The very idea of God complaining fascinates me. I cut my theological teeth on the great Reformed insistence on the absolute sovereignty of God. It is difficult to accept the idea that if God is not happy about us, God would not simply do something about it. Why waste the divine breath and energy on complaining?
The answer, of course, is that God grants to us both the freedom and the responsibility to amend our own behavior, in light of God’s covenantal expectations. The complaint serves as a reminder that previously negotiated conditions are not being met, in the same way that a parent reminds a teenager of his failure to clean his room as previously agreed (perhaps with similar results?).
What I find fascinating is that a God who complains rather than corrects is a God who has imposed some degree of self-limitation. God elects to complain about God’s people—in Micah 6, to the mountains and hills—rather than simply to obliterate them and start over. God grieves over the wounds inflicted by the people God created as objects of love.
There is a concept in the Lurianic Kabbalah called tzimtzum, which means, roughly, “constriction,” “contraction” or even “withdrawal.” The notion is that the infinite and all-inclusive God constricts or contracts in creation, so as to allow an empty space within which can exist all that is not God—including God’s people.

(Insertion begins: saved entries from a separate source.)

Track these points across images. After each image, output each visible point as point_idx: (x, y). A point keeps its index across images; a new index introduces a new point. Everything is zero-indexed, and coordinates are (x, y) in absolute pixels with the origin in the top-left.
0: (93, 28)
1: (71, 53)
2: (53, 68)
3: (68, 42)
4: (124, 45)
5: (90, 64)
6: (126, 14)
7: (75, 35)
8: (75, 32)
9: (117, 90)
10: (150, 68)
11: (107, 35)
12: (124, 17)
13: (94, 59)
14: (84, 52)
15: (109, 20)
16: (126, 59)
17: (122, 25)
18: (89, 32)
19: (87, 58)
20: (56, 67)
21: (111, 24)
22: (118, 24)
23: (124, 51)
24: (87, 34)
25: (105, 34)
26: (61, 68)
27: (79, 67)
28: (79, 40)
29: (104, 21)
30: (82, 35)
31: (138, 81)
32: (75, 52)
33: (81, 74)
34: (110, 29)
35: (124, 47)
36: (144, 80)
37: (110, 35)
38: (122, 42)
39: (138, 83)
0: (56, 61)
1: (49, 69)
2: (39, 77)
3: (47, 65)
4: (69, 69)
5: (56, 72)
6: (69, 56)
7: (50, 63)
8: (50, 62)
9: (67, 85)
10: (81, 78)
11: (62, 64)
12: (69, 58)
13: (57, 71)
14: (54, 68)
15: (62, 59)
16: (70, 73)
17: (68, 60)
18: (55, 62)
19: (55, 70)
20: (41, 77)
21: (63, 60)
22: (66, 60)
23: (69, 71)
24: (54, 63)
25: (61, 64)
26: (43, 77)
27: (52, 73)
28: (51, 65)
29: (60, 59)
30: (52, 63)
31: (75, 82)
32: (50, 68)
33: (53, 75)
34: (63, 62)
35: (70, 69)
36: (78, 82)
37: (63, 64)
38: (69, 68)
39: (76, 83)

There is deep irony here. The loving God, who creates from an overabundance of love, withdraws in the very act of creating so that the beloved may exist as the object of God’s love. Tzimtzum, as applied to the moral universe, implies the existence of freedom of the will. In order for God’s people to choose to live out God’s intent, God must create the possibility that God’s people may choose not to live out that intent.
There is, of course, a tension built into this notion. On the one hand, unless God withdraws, nothing that is not God can exist. On the other, without the continued sustaining presence of God, nothing that does exist can continue. God is thus eternally both withdrawn and present, transcendent and immanent. All life, and all relationship to the God of life, takes place within this tension. Applied to the sphere of human behavior and faithfulness, tzimtzum suggests that the God before whom no sin can long persist chooses to make room for the persistence of sin.
In the end, perhaps that is the most important truth of God’s complaint: that we are in relationship with God, who is simultaneously sovereign and self limiting, who is forever making room for our failures without relinquishing control of the moral cosmos in which those failures take place. This is a God whom it is possible to wound—even to kill—but for whom no wound or death is the final word.